Saturday September 3, 2016 3:30 PM in the Yurt
Amateur Astronomy Online
Tom will discuss and demo several websites available to amateur astronomers interested in the growing capabilities of ‘online observing’. This area of interest has come so far in the past ten years due to commitments by NASA and the academic community to make professional astronomy available to the public.
In an effort to support our motto, “To Observe and Help Others Observe”, the presentation will include sufficient detail to get you started with access to automated telescope systems (all over the world from your laptop anywhere with Web access), space-based observatories, tools and curricula that allow an observer to learn at their own pace and dive as deep as desired to satisfy his or her curiosity.
There is no cost for NOVAC members to join a user group and access the basic functions of Skynet, operated by UNC Chapel Hill and funded by the NSF. Tom built a website using Yahoo! Groups in 2006 to follow Gamma Ray Burst activity real-time with the same satellite and ground-based resources used in the professional community.
The LIGO announcement regarding the gravity wave event discovered last September led to s search to discover any link between gravity waves and gamma ray bursts. Tom will discuss this search, time permitting. Recent publications from NASA, Penn State, UNC and Harvard about the GW/GRB ‘gold rush’ are available online.
Background on GRBs can be found with this interest group: https://beta.groups.yahoo.com/neo/groups/grbsig/info
Skynet is a network of remote telescopes available to NOVAC members www.skynet.unc.edu
Tom (right) at Zermatt
Tom has been a NOVAC member since 2002 and served the club twice as a trustee. His academic and professional background in engineering and communication systems during the explosive commercial growth of the Internet, in part, led to work with satellite systems. That work experience spawned an interest in automated observatories, whose use and availability grew with the spread of high-speed Internet access around the world, including remote and high-altitude observatories in California, Hawaii, Chile, Australia and the Canary Islands.

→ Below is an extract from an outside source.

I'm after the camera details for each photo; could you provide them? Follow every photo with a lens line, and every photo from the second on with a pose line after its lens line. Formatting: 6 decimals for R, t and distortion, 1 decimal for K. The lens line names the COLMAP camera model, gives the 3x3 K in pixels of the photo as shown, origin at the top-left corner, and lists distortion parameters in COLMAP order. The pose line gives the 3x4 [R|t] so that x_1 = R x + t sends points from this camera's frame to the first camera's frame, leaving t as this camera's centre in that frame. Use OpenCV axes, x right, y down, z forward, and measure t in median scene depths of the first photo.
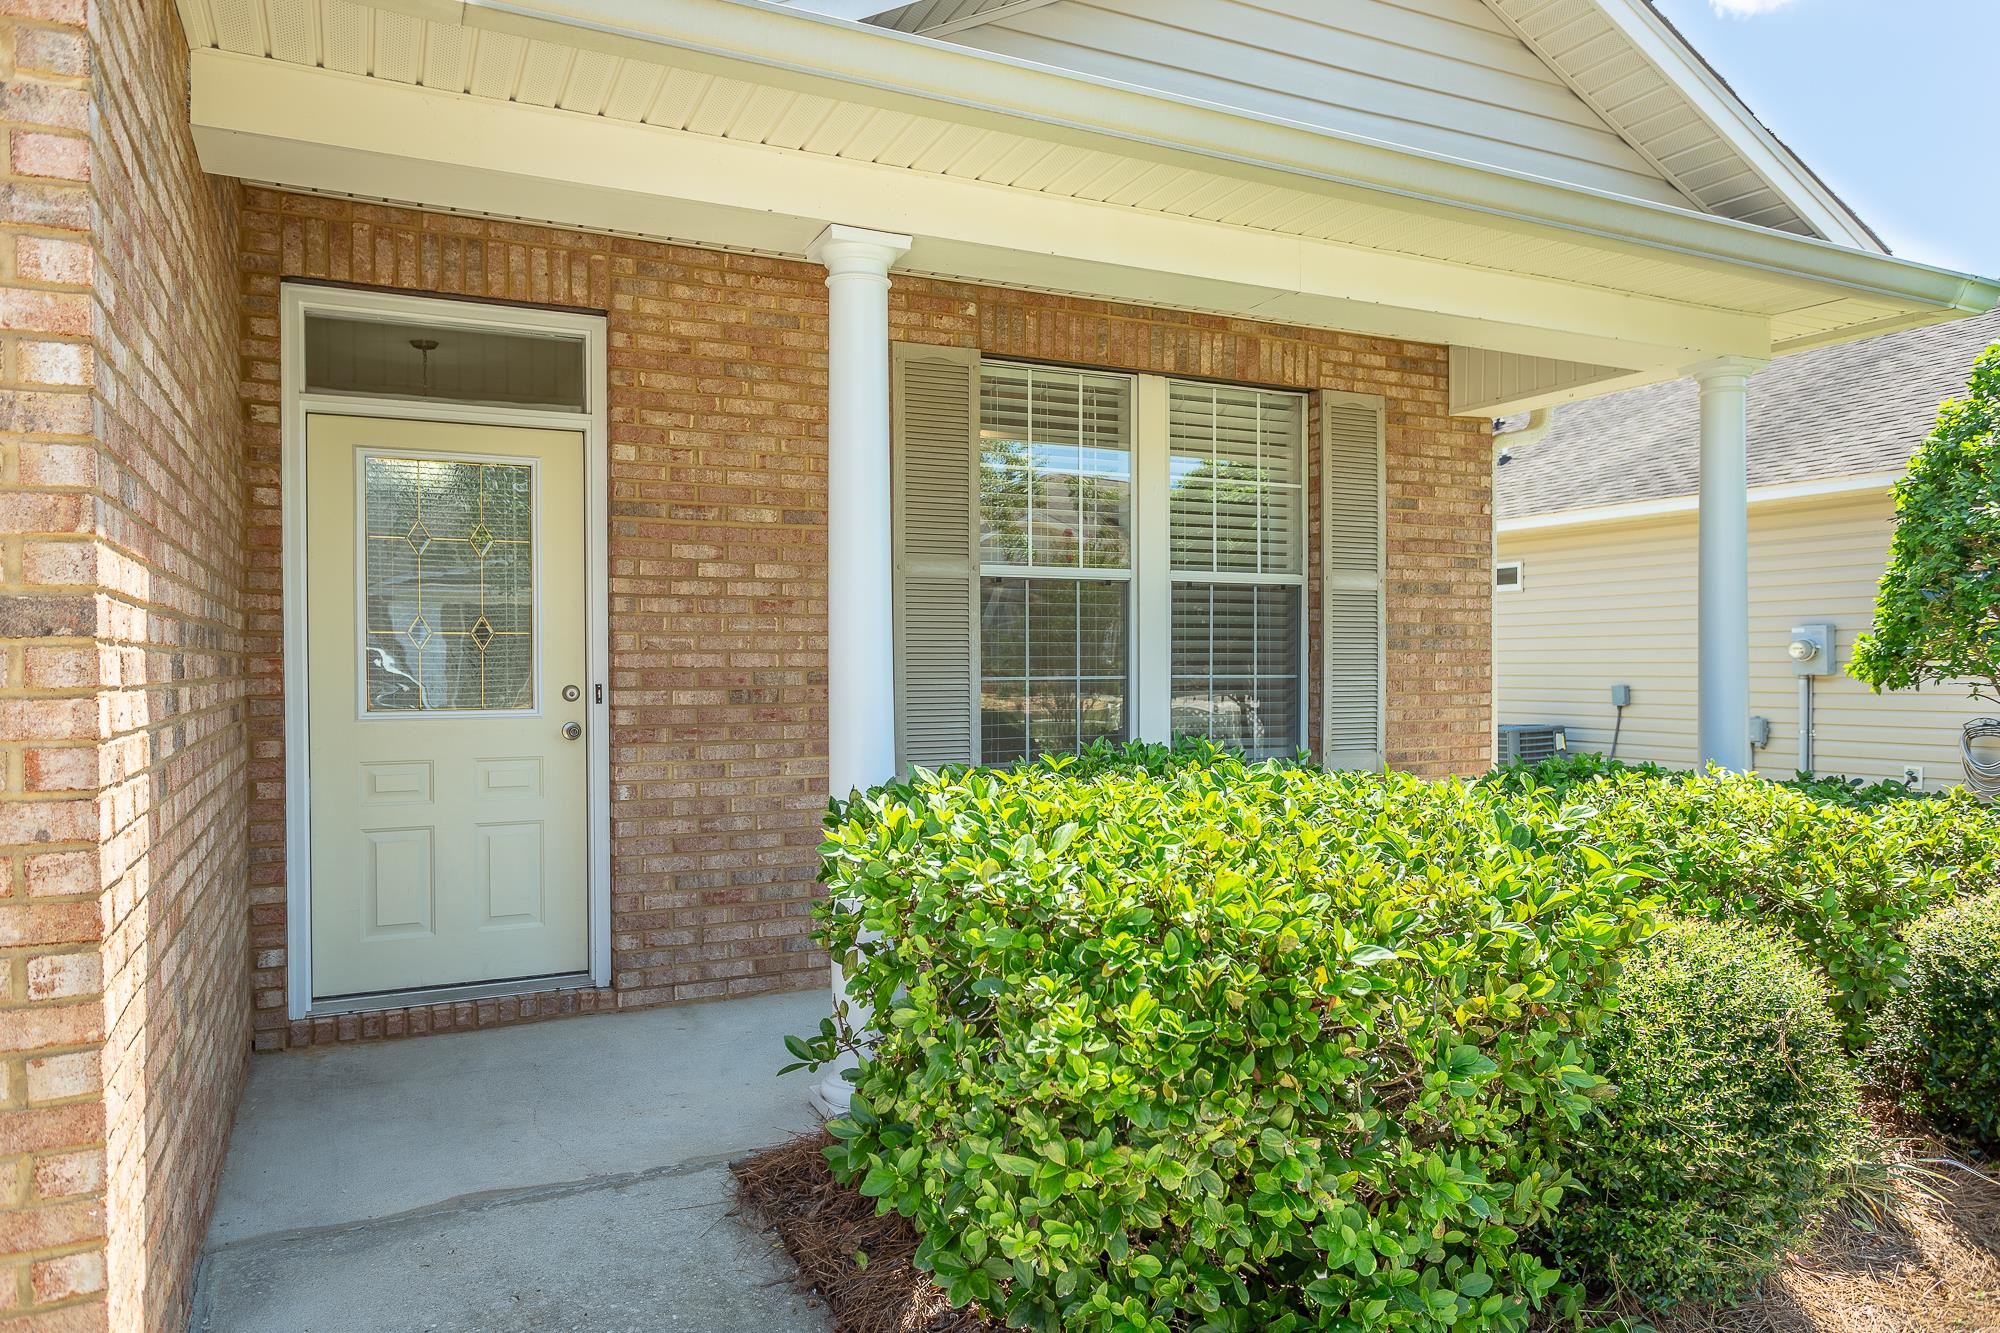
lens RADIAL K [[1182.3, 0, 1000.0], [0, 1182.3, 666.5], [0, 0, 1]] dist [0.002493, 0.000315]
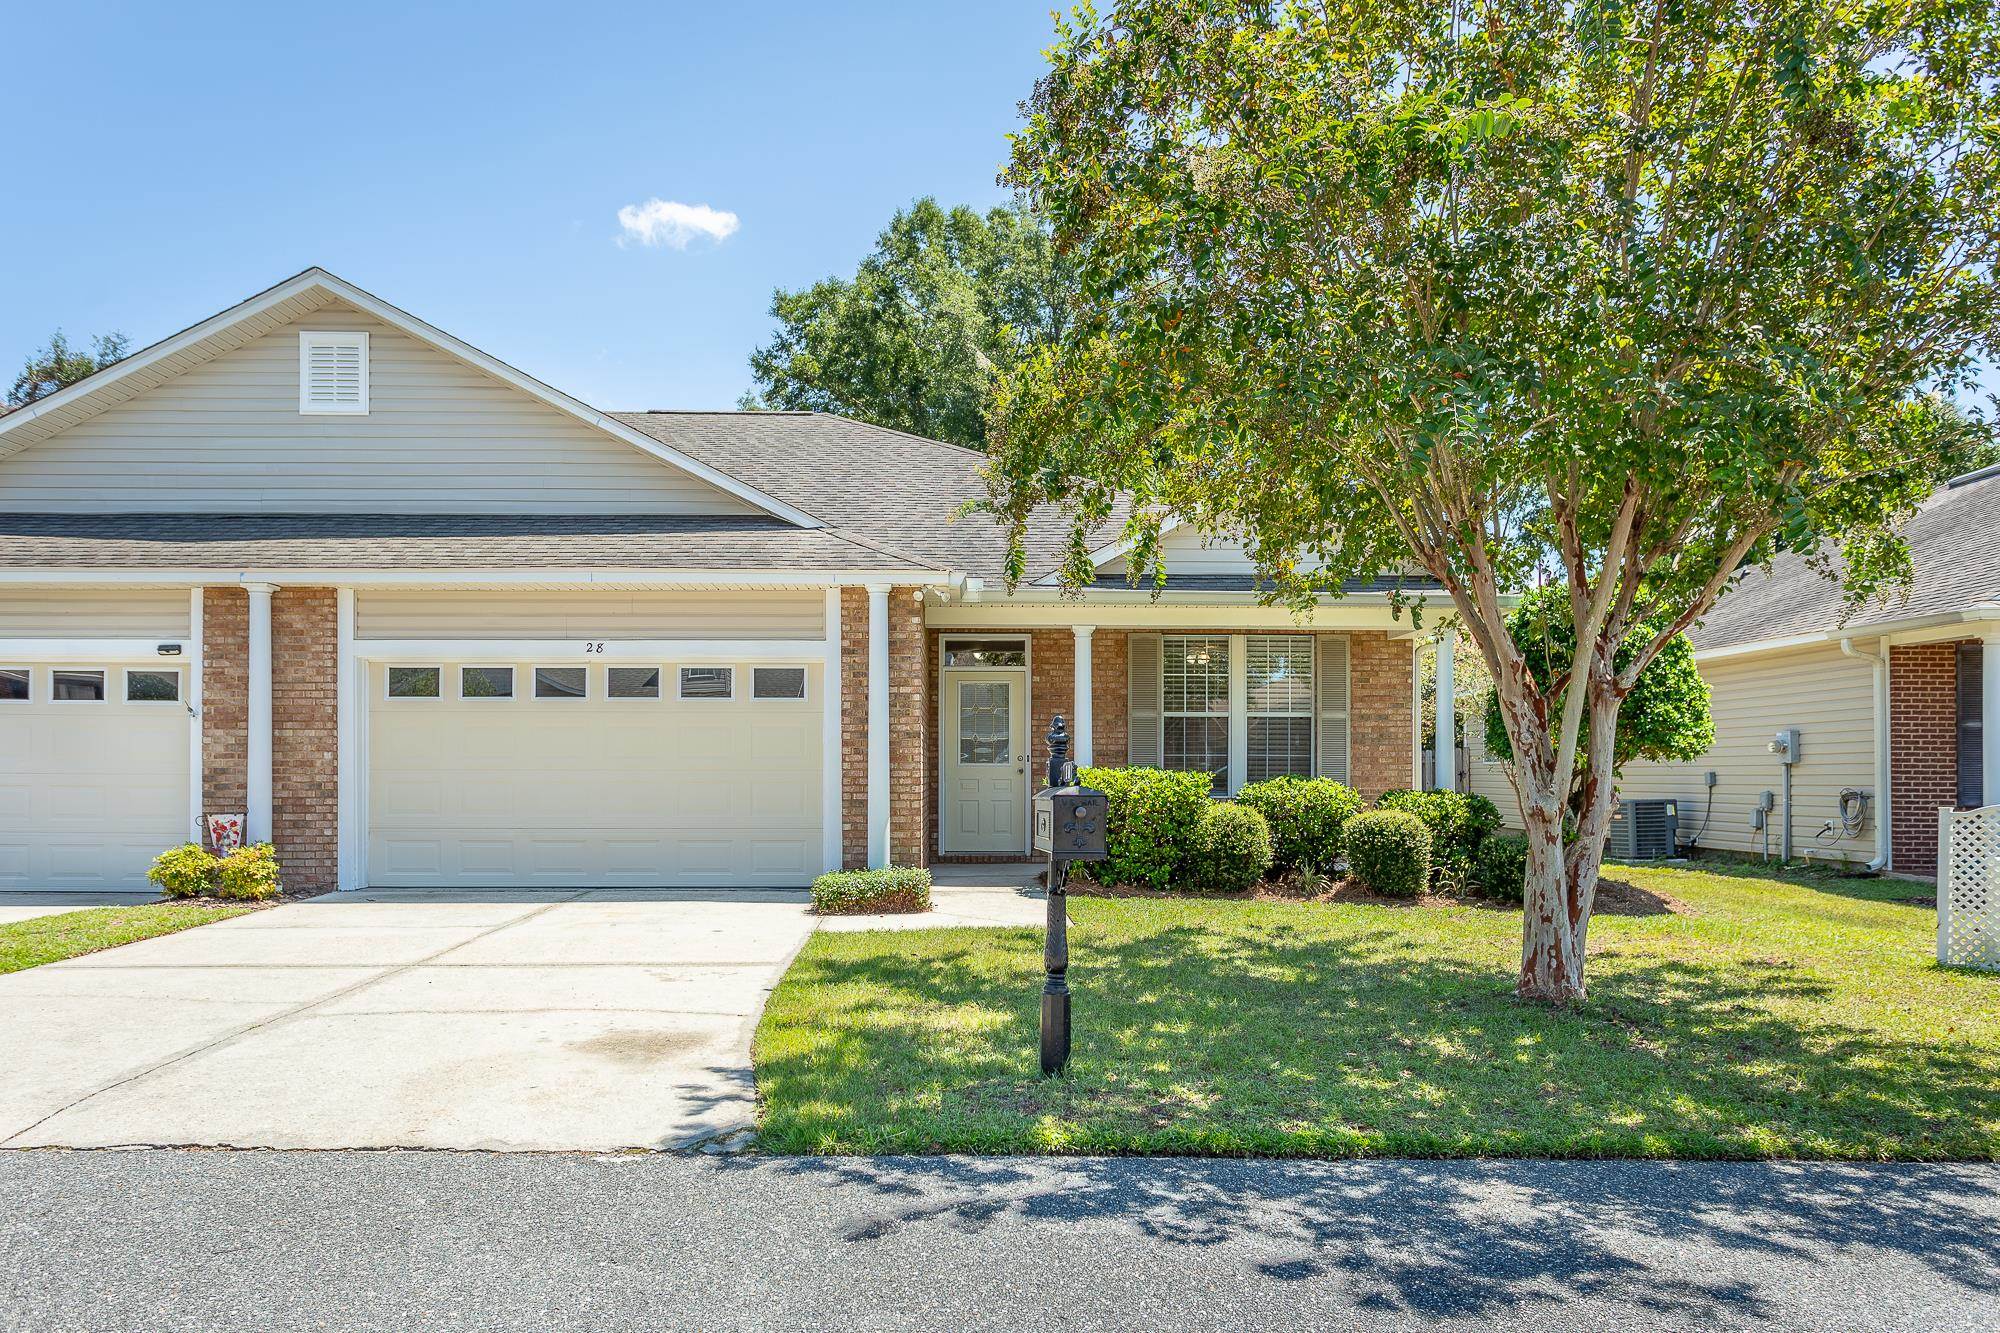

Access to the NASA satellite programs came by way of a fortunate undergraduate and graduate school experience at Penn State, and by reacquainting with the university through the Astronomy and Astrophysics Department. Tom completed his Messier Certificate in 2007, mostly at Camp Highroad, with a five-inch Televue APO and O’Meara’s well known book, “Deep Sky Companions: The Messier Objects”. He has presented at several AHSP events over the years, NOVAC monthly meetings, education groups, and by invitation at George Mason University.